Der vor nur angedeutetem Landschaftshintergrund nach rechts stehende Hirsch hat sein Haupt nach links gewendet, wodurch das prächtige Geweih von 32 Enden effektvoll in Szene gesetzt wird. Anmerkung: Tatsächlich wird Eger eben dieses Geweih, wie in der Beischrift angegeben, nach der Natur gezeichnet haben (vgl. Dreistangenhirsch 04/04/014), während der Tierkörper selbst seinen stereotypen Hirschdarstellungen gleicht und in Anlehnung an diese, oder aber nach einem Präparat entstanden sein dürfte. Der Hirsch und sein Geweih sind dabei sorgsam aus fein gesetzten Pinselstrichen modelliert. Die Landschaft erscheint hingegen skizzenhaft und leicht getupft, wobei die flirrenden blauen Töne des Baumschlags dem Kolorit der Gemälde aus Egers später Darmstädter Zeit entsprechen.

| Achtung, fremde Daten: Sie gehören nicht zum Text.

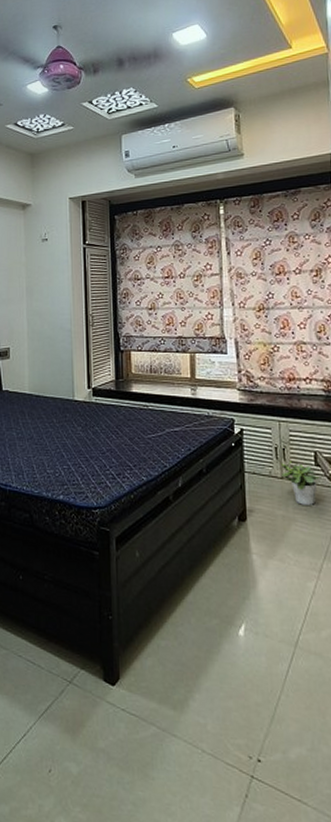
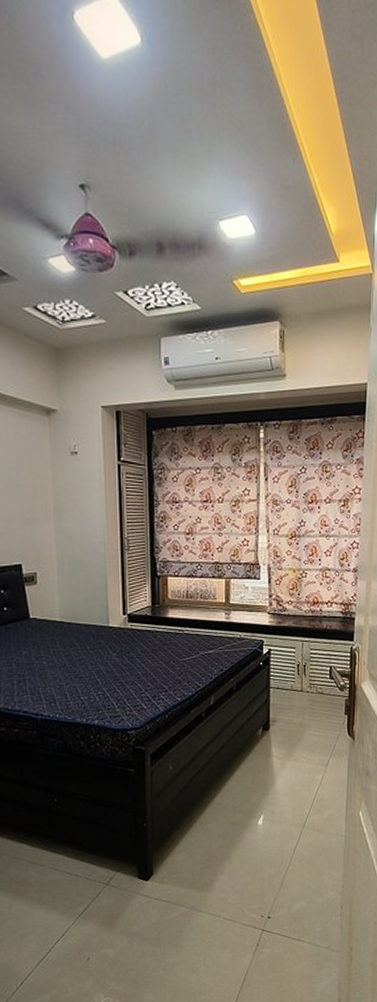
potted plant: present [281,460,320,505] -> none [302,675,333,713]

Der Battenberger ist der berühmteste Hirsch unter Landgraf Ludwig VIII.. Eger zeichnete das lebendig gefangene Tier mehrfach; vgl. 004/002/204; 004/007/004; 004/007/005. Außerhalb der Darmstädter Residenz wurden auch die Radierungen Bosslers und Ridingers bekannt; vgl. 004/002/144 und 004/002/039. Welche Wertschätzung Ludwig VIII: diesem Hirsch beimaß, wird nicht zuletzt durch eine vom Kabinettsmedailleur Conrad Heinrich Küchler geschlagene Medaille auf den Battenberger Hirsch ersichtlich; vgl. in Kranichstein vorhanden, Inv. Nr. im Moment unklar (Serzisko).

Maße

H 450 mm; B 380 mm; geränderte Darstellung 240 mm x 200 mm

Hersteller

Georg Adam Eger (Murrhardt, Nordwürttemberg 1727 - ebd. 1808)

Beschriftung

Bez. u. der Darstellung, Feder: „Dieser Hirsch ist mit einem Gehörn von 20 Enden im Monath Augl. Anno 1763 / bey Battenberg in Hessen lebendig gefangen, hierauf nach Darmstadt geführt und da / Selbsten in die grose Faisanderie bey Cranichstein gebracht worden. Nachdeme nun derselbe / im folgenden Jahr 22 Enden aufgesetzt, hernach aber Ao 1765 mit einem praechtigen Gehoern / von 32 Enden erschienen, wurde er auf Hoch fürstl. Befehl d. 22 Augl. nach dem Leben gezeichnet."

Material

Geringe Vorzeichnung in Bleistift, Pinsel in Grau; Aquarell, Deckweiß, auf Papier, gerahmt; Profilrahmen, ölversilbert und -vergoldet.